Teks Halaman –
+-------+

RSS Feed

Banjir itu Bukan Bencana

Posted by Maliq Abd

Banjir yang terjadi di beberapa wilayah Indonesia di saat musim hujan, sejatinya bukanlah permasalahan yang datang tiba-tiba, karena sudah menjadi bagian dari iklim tropis negeri ini.

Bahkan dengan teknologi super canggih yang sedang berkembang, peristiwa alam itu dapat diketahui sebelum datang, melalui pusat informasi Badan Meteorologi Klimatologi dan Geofisika (BMKG) yang menyebar ke aplikasi, hingga sampai ke tangan kita.



Solusi dan antisipasi datangnya banjir itu pun sudah banyak diterapkan oleh pemegang kebijakan negeri ini, dengan mengundang beberapa pakar dan ahli di bidang tersebut.

Lantas, mengapa masih terjadi banjir? Bahkan membawa korban jiwa karena hanyut terbawa derasnya arus banjir, seperti yang terjadi di Kabupaten Kampar, Provinsi Riau, yang telah merenggut nyawa dua orang warga.

Secara kodrati, manusia tidak menginginkan hal itu terjadi, yakni adanya korban jiwa akibat banjir, karena hilangnya nyawa salah satu saudara kita pasti membawa kesedihan bagi semua.

+-------+

Data yang Diberikan –
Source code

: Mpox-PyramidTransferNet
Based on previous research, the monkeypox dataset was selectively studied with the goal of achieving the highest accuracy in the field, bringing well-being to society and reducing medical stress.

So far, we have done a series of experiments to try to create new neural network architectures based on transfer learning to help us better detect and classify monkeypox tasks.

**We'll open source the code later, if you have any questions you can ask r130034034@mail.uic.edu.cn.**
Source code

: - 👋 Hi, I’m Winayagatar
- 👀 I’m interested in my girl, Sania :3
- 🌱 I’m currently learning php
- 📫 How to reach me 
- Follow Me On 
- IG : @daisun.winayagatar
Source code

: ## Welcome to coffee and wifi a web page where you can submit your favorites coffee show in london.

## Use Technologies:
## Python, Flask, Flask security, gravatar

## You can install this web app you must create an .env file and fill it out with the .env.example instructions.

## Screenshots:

+-------+

Kegiatan 1 – Menurut tulisan tentang banjir, di kabupaten mana banjir telah merenggut nyawa dua orang warga?
Kegiatan 2 – Teruskan tulisan tentang banjir itu, dimulai setelah kalimat terakhirnya.

Kolom Jawaban 1 – Kabupaten Kampar, Provinsi Riau.

Kolom Jawaban 2 –
Upaya pemerintah dan pemegang kebijakan di berbagai daerah pun kita akui telah maksimal melakukan antisipasi sejak dini. Buktinya, coba dibedah setiap APBD di berbagai daerah, hampir dipastikan ada anggaran antisipasi bencana setiap tahun, dan anggaran itu juga hampir dipastikan terpakai.

Meski demikian masih ada beberapa pihak dan media massa yang mengkritik serta menyudutkan pemegang kebijakan, kemudian membuat opini publik terkait langkah pemerintah yang tidak banyak bergerak dalam mengantisipasi banjir.

Hal itu wajar, karena hidup tidak selalu berjalan normatif dan lurus. Pastinya pemegang kebijakan tahu bagaimana menyikapi kritikan itu sebagai masukan. Jika memang demikian, kritikan itu akan diterima beserta solusinya dan perlahan namun pasti solusi itu akan diterapkan dalam kenyataan pembangunan bertahap.  

Kesadaran mengantisipasi banjir di berbagai wilayah Indonesia memang diakui bervariasi, dan kemampuan paradigma (cara pandang) setiap penduduknya juga cukup beragam. Hal ini wajar karena isi otak manusia memang tidak sama.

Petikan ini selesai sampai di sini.